Annotation data¶
Currently, SceneFun3D provides three categories of annotated data:
- Functional interactive element annotations
- Language task descriptions
- Motion annotations
In the sections below, we describe the provided data for each category. Each annotation is accompanied with a unique identifier of the form xxxxxxxx-xxxx-xxxx-xxxx-xxxxxxxxxxxx.

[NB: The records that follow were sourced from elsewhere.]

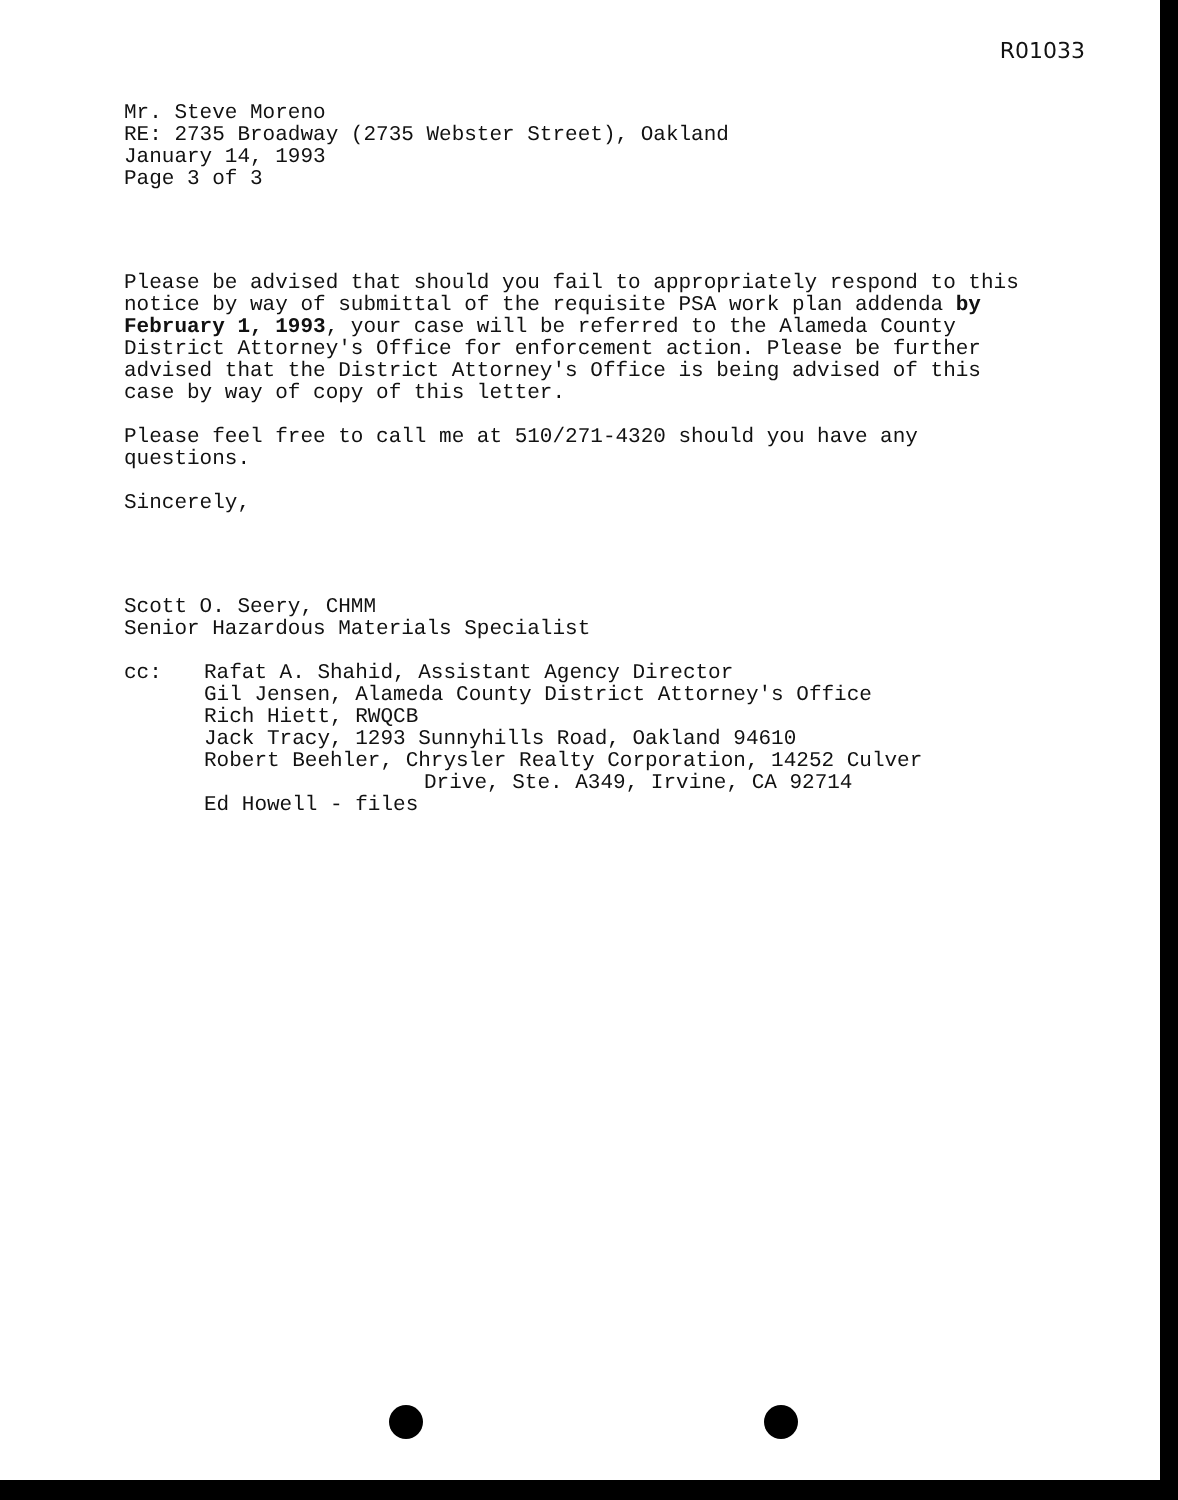R01033
Mr. Steve Moreno
RE: 2735 Broadway (2735 Webster Street), Oakland
January 14, 1993
Page 3 of 3
Please be advised that should you fail to appropriately respond to this notice by way of submittal of the requisite PSA work plan addenda by February 1, 1993, your case will be referred to the Alameda County District Attorney's Office for enforcement action. Please be further advised that the District Attorney's Office is being advised of this case by way of copy of this letter.
Please feel free to call me at 510/271-4320 should you have any questions.
Sincerely,
Scott O. Seery, CHMM
Senior Hazardous Materials Specialist
cc: Rafat A. Shahid, Assistant Agency Director
Gil Jensen, Alameda County District Attorney's Office
Rich Hiett, RWQCB
Jack Tracy, 1293 Sunnyhills Road, Oakland 94610
Robert Beehler, Chrysler Realty Corporation, 14252 Culver
Drive, Ste. A349, Irvine, CA 92714
Ed Howell - files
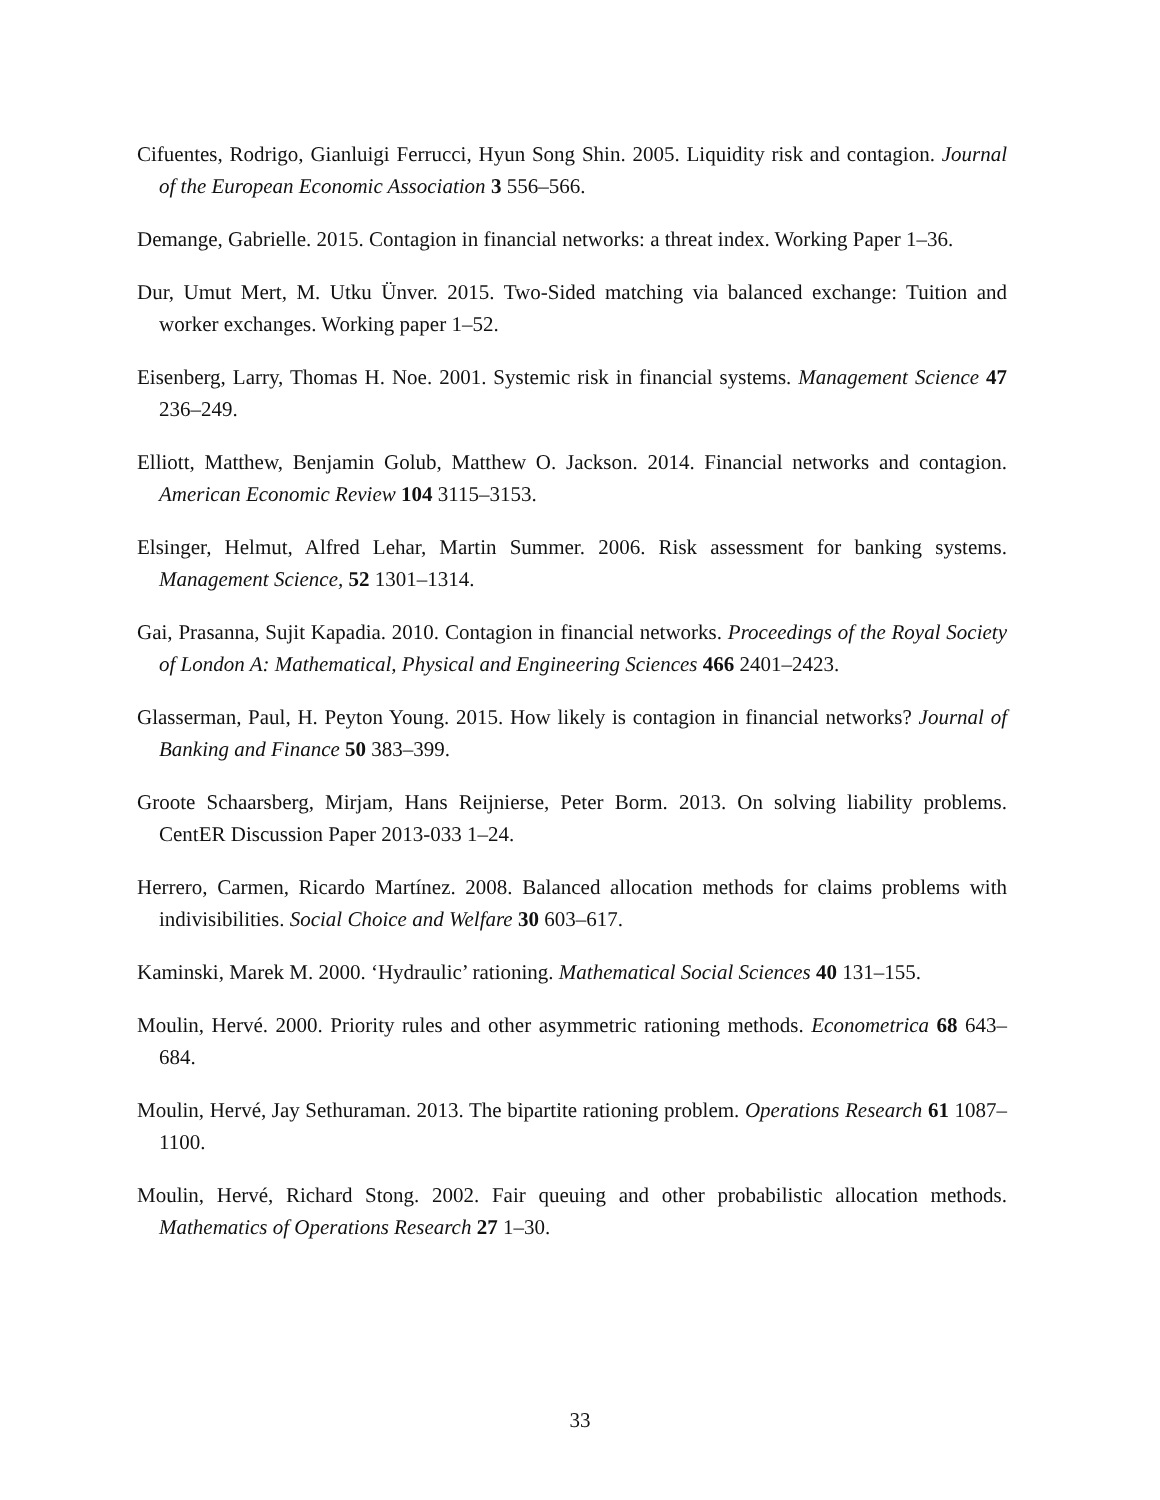Cifuentes, Rodrigo, Gianluigi Ferrucci, Hyun Song Shin. 2005. Liquidity risk and contagion. Journal of the European Economic Association 3 556–566.
Demange, Gabrielle. 2015. Contagion in financial networks: a threat index. Working Paper 1–36.
Dur, Umut Mert, M. Utku Ünver. 2015. Two-Sided matching via balanced exchange: Tuition and worker exchanges. Working paper 1–52.
Eisenberg, Larry, Thomas H. Noe. 2001. Systemic risk in financial systems. Management Science 47 236–249.
Elliott, Matthew, Benjamin Golub, Matthew O. Jackson. 2014. Financial networks and contagion. American Economic Review 104 3115–3153.
Elsinger, Helmut, Alfred Lehar, Martin Summer. 2006. Risk assessment for banking systems. Management Science, 52 1301–1314.
Gai, Prasanna, Sujit Kapadia. 2010. Contagion in financial networks. Proceedings of the Royal Society of London A: Mathematical, Physical and Engineering Sciences 466 2401–2423.
Glasserman, Paul, H. Peyton Young. 2015. How likely is contagion in financial networks? Journal of Banking and Finance 50 383–399.
Groote Schaarsberg, Mirjam, Hans Reijnierse, Peter Borm. 2013. On solving liability problems. CentER Discussion Paper 2013-033 1–24.
Herrero, Carmen, Ricardo Martínez. 2008. Balanced allocation methods for claims problems with indivisibilities. Social Choice and Welfare 30 603–617.
Kaminski, Marek M. 2000. ‘Hydraulic’ rationing. Mathematical Social Sciences 40 131–155.
Moulin, Hervé. 2000. Priority rules and other asymmetric rationing methods. Econometrica 68 643–684.
Moulin, Hervé, Jay Sethuraman. 2013. The bipartite rationing problem. Operations Research 61 1087–1100.
Moulin, Hervé, Richard Stong. 2002. Fair queuing and other probabilistic allocation methods. Mathematics of Operations Research 27 1–30.
33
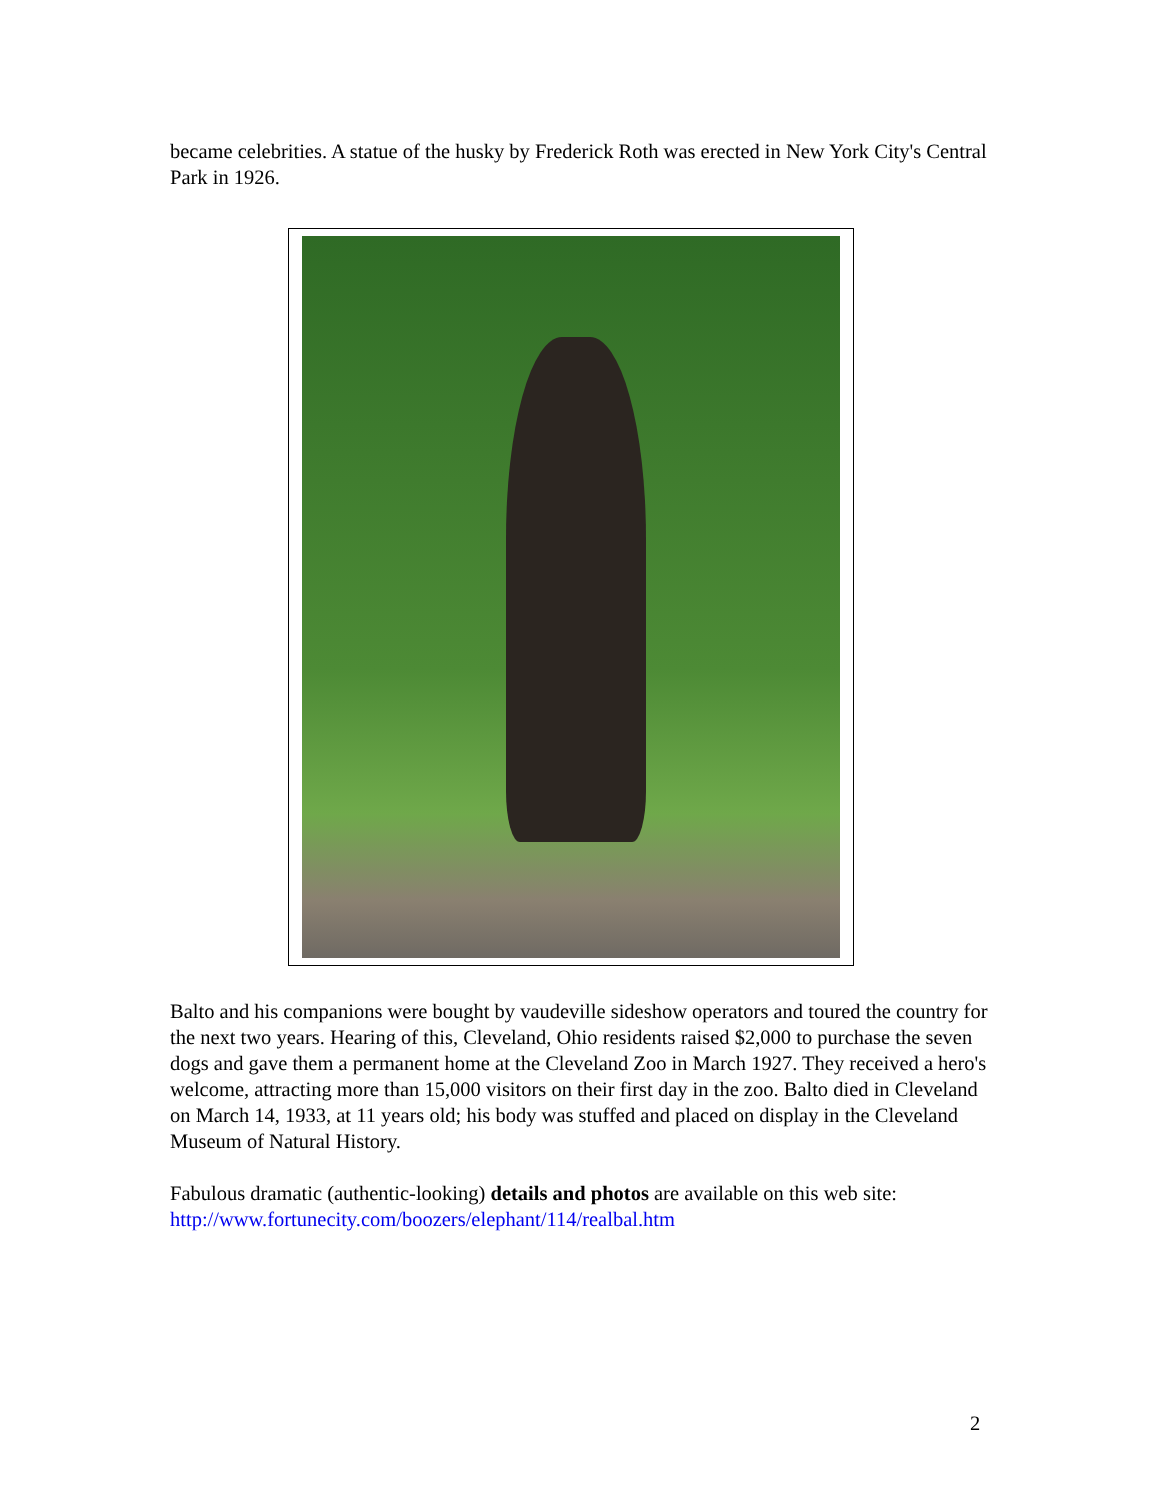became celebrities. A statue of the husky by Frederick Roth was erected in New York City's Central Park in 1926.
Balto and his companions were bought by vaudeville sideshow operators and toured the country for the next two years. Hearing of this, Cleveland, Ohio residents raised $2,000 to purchase the seven dogs and gave them a permanent home at the Cleveland Zoo in March 1927. They received a hero's welcome, attracting more than 15,000 visitors on their first day in the zoo. Balto died in Cleveland on March 14, 1933, at 11 years old; his body was stuffed and placed on display in the Cleveland Museum of Natural History.
Fabulous dramatic (authentic-looking) details and photos are available on this web site: http://www.fortunecity.com/boozers/elephant/114/realbal.htm
2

Functional interactive elements¶
The format of the functional interactive element annotations can be seen below.
{
"visit_id": the identifier of the scene,
"annotations": [
{
"annot_id": unique id of the annotation,
"indices": the mask indices of the original laser scan point cloud ({visit_id}_laser_scan.ply) that comprise the functional interactive element instance,
"label": affordance label
},
...
]
}
Currently, the SceneFun3D dataset contains interactions with the following affordance labels:
| Label | Description |
|---|---|
| rotate | functionalities that are adjusted by a rotary switch knob, e.g., thermostat |
| key_press | surfaces that consist of keys that can be pressed, e.g., remote control, keyboard |
| tip_push | functionalities that can be triggered by the tip of the finger, e.g., light switch |
| hook_pull | surfaces that can be pulled by hooking up fingers, e.g., fridge handle |
| pinch_pull | surfaces that can be pulled through a pinch movement, e.g., drawer knob |
| hook_turn | surfaces that can be turned by hooking up fingers, e.g., door handle |
| foot_push | surfaces that can be pushed by foot, e.g., foot pedal of a trash can |
| plug_in | surfaces that comprise electrical power sources |
| unplug | removing a plug from a socket |
In addition to these affordance categories, we have annotated functionalities whose geometry or the parent object’s geometry is not well-captured in the laser scans (e.g., reflective or transparent surfaces) under the label exclude. These cases are excluded during the evaluation process.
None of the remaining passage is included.